Stored records:
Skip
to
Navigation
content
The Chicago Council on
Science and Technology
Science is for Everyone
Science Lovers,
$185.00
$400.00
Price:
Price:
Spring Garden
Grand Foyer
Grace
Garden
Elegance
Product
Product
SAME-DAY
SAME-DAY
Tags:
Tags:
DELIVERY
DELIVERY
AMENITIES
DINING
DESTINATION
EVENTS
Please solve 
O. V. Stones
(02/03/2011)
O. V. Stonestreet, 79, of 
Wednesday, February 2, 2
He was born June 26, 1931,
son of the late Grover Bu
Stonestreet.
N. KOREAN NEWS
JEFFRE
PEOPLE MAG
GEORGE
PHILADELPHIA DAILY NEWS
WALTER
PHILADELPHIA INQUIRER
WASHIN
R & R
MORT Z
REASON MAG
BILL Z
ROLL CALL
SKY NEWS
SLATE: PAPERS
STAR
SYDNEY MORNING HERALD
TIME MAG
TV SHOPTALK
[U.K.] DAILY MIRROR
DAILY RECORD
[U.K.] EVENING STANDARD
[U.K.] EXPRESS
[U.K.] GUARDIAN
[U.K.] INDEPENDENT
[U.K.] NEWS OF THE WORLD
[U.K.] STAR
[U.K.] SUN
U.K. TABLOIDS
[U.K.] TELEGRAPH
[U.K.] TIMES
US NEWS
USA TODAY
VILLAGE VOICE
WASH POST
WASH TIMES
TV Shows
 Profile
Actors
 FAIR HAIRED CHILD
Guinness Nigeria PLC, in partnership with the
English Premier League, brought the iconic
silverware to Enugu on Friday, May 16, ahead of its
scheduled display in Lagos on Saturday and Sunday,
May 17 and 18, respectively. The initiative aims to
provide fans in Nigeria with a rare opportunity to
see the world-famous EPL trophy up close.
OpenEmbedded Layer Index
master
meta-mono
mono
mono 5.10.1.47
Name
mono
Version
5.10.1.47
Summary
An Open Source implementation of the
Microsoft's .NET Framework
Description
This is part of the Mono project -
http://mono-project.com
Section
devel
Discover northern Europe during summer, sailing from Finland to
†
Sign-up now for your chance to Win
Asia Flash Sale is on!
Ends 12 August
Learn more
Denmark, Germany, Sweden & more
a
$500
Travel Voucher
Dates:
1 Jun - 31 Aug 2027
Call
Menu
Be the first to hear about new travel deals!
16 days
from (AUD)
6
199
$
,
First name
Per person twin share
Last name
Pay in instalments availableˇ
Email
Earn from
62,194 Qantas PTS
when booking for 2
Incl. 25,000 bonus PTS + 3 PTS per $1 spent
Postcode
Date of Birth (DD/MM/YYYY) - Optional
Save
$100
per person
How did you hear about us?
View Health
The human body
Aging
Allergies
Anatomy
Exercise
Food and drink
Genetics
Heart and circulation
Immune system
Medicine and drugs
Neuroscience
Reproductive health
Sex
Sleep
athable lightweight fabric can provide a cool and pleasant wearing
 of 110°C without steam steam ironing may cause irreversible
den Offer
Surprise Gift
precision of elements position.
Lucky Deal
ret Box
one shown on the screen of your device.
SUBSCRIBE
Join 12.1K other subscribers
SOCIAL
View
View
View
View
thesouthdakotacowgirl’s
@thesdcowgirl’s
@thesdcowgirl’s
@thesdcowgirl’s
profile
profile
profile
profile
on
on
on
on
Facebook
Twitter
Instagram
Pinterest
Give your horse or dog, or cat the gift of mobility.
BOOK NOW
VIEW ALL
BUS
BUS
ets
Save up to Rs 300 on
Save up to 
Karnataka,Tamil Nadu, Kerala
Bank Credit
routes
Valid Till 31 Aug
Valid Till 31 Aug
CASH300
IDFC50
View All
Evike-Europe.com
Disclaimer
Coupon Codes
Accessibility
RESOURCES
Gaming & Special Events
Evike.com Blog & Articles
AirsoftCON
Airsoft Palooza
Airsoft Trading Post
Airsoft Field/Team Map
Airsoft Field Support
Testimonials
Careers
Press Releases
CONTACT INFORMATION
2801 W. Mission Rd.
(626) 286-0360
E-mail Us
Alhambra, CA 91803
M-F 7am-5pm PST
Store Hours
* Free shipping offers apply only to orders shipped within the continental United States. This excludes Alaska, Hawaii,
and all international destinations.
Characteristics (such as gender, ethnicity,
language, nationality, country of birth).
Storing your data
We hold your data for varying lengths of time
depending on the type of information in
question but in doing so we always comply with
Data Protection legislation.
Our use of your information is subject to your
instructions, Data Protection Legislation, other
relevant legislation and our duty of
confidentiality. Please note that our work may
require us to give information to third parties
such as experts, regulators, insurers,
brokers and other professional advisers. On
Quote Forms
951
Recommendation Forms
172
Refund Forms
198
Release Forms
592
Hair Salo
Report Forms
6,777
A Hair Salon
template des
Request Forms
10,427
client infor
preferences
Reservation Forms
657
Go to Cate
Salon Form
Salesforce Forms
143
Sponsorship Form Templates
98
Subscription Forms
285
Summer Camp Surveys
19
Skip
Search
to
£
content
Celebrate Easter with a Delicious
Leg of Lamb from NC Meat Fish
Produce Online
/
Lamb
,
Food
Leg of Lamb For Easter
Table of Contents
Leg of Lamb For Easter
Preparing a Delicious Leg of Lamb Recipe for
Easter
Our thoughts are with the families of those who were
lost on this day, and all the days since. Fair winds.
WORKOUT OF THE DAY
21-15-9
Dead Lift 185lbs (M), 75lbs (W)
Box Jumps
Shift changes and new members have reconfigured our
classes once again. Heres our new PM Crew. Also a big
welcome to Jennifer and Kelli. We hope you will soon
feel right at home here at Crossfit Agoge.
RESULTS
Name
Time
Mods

Task instructions:
Write the data out in full, matching every line exactly.

Exercise output:
Skip
to
Navigation
content
The Chicago Council on
Science and Technology
Science is for Everyone
Science Lovers,
$185.00
$400.00
Price:
Price:
Spring Garden
Grand Foyer
Grace
Garden
Elegance
Product
Product
SAME-DAY
SAME-DAY
Tags:
Tags:
DELIVERY
DELIVERY
AMENITIES
DINING
DESTINATION
EVENTS
Please solve 
O. V. Stones
(02/03/2011)
O. V. Stonestreet, 79, of 
Wednesday, February 2, 2
He was born June 26, 1931,
son of the late Grover Bu
Stonestreet.
N. KOREAN NEWS
JEFFRE
PEOPLE MAG
GEORGE
PHILADELPHIA DAILY NEWS
WALTER
PHILADELPHIA INQUIRER
WASHIN
R & R
MORT Z
REASON MAG
BILL Z
ROLL CALL
SKY NEWS
SLATE: PAPERS
STAR
SYDNEY MORNING HERALD
TIME MAG
TV SHOPTALK
[U.K.] DAILY MIRROR
DAILY RECORD
[U.K.] EVENING STANDARD
[U.K.] EXPRESS
[U.K.] GUARDIAN
[U.K.] INDEPENDENT
[U.K.] NEWS OF THE WORLD
[U.K.] STAR
[U.K.] SUN
U.K. TABLOIDS
[U.K.] TELEGRAPH
[U.K.] TIMES
US NEWS
USA TODAY
VILLAGE VOICE
WASH POST
WASH TIMES
TV Shows
 Profile
Actors
 FAIR HAIRED CHILD
Guinness Nigeria PLC, in partnership with the
English Premier League, brought the iconic
silverware to Enugu on Friday, May 16, ahead of its
scheduled display in Lagos on Saturday and Sunday,
May 17 and 18, respectively. The initiative aims to
provide fans in Nigeria with a rare opportunity to
see the world-famous EPL trophy up close.
OpenEmbedded Layer Index
master
meta-mono
mono
mono 5.10.1.47
Name
mono
Version
5.10.1.47
Summary
An Open Source implementation of the
Microsoft's .NET Framework
Description
This is part of the Mono project -
http://mono-project.com
Section
devel
Discover northern Europe during summer, sailing from Finland to
†
Sign-up now for your chance to Win
Asia Flash Sale is on!
Ends 12 August
Learn more
Denmark, Germany, Sweden & more
a
$500
Travel Voucher
Dates:
1 Jun - 31 Aug 2027
Call
Menu
Be the first to hear about new travel deals!
16 days
from (AUD)
6
199
$
,
First name
Per person twin share
Last name
Pay in instalments availableˇ
Email
Earn from
62,194 Qantas PTS
when booking for 2
Incl. 25,000 bonus PTS + 3 PTS per $1 spent
Postcode
Date of Birth (DD/MM/YYYY) - Optional
Save
$100
per person
How did you hear about us?
View Health
The human body
Aging
Allergies
Anatomy
Exercise
Food and drink
Genetics
Heart and circulation
Immune system
Medicine and drugs
Neuroscience
Reproductive health
Sex
Sleep
athable lightweight fabric can provide a cool and pleasant wearing
 of 110°C without steam steam ironing may cause irreversible
den Offer
Surprise Gift
precision of elements position.
Lucky Deal
ret Box
one shown on the screen of your device.
SUBSCRIBE
Join 12.1K other subscribers
SOCIAL
View
View
View
View
thesouthdakotacowgirl’s
@thesdcowgirl’s
@thesdcowgirl’s
@thesdcowgirl’s
profile
profile
profile
profile
on
on
on
on
Facebook
Twitter
Instagram
Pinterest
Give your horse or dog, or cat the gift of mobility.
BOOK NOW
VIEW ALL
BUS
BUS
ets
Save up to Rs 300 on
Save up to 
Karnataka,Tamil Nadu, Kerala
Bank Credit
routes
Valid Till 31 Aug
Valid Till 31 Aug
CASH300
IDFC50
View All
Evike-Europe.com
Disclaimer
Coupon Codes
Accessibility
RESOURCES
Gaming & Special Events
Evike.com Blog & Articles
AirsoftCON
Airsoft Palooza
Airsoft Trading Post
Airsoft Field/Team Map
Airsoft Field Support
Testimonials
Careers
Press Releases
CONTACT INFORMATION
2801 W. Mission Rd.
(626) 286-0360
E-mail Us
Alhambra, CA 91803
M-F 7am-5pm PST
Store Hours
* Free shipping offers apply only to orders shipped within the continental United States. This excludes Alaska, Hawaii,
and all international destinations.
Characteristics (such as gender, ethnicity,
language, nationality, country of birth).
Storing your data
We hold your data for varying lengths of time
depending on the type of information in
question but in doing so we always comply with
Data Protection legislation.
Our use of your information is subject to your
instructions, Data Protection Legislation, other
relevant legislation and our duty of
confidentiality. Please note that our work may
require us to give information to third parties
such as experts, regulators, insurers,
brokers and other professional advisers. On
Quote Forms
951
Recommendation Forms
172
Refund Forms
198
Release Forms
592
Hair Salo
Report Forms
6,777
A Hair Salon
template des
Request Forms
10,427
client infor
preferences
Reservation Forms
657
Go to Cate
Salon Form
Salesforce Forms
143
Sponsorship Form Templates
98
Subscription Forms
285
Summer Camp Surveys
19
Skip
Search
to
£
content
Celebrate Easter with a Delicious
Leg of Lamb from NC Meat Fish
Produce Online
/
Lamb
,
Food
Leg of Lamb For Easter
Table of Contents
Leg of Lamb For Easter
Preparing a Delicious Leg of Lamb Recipe for
Easter
Our thoughts are with the families of those who were
lost on this day, and all the days since. Fair winds.
WORKOUT OF THE DAY
21-15-9
Dead Lift 185lbs (M), 75lbs (W)
Box Jumps
Shift changes and new members have reconfigured our
classes once again. Heres our new PM Crew. Also a big
welcome to Jennifer and Kelli. We hope you will soon
feel right at home here at Crossfit Agoge.
RESULTS
Name
Time
Mods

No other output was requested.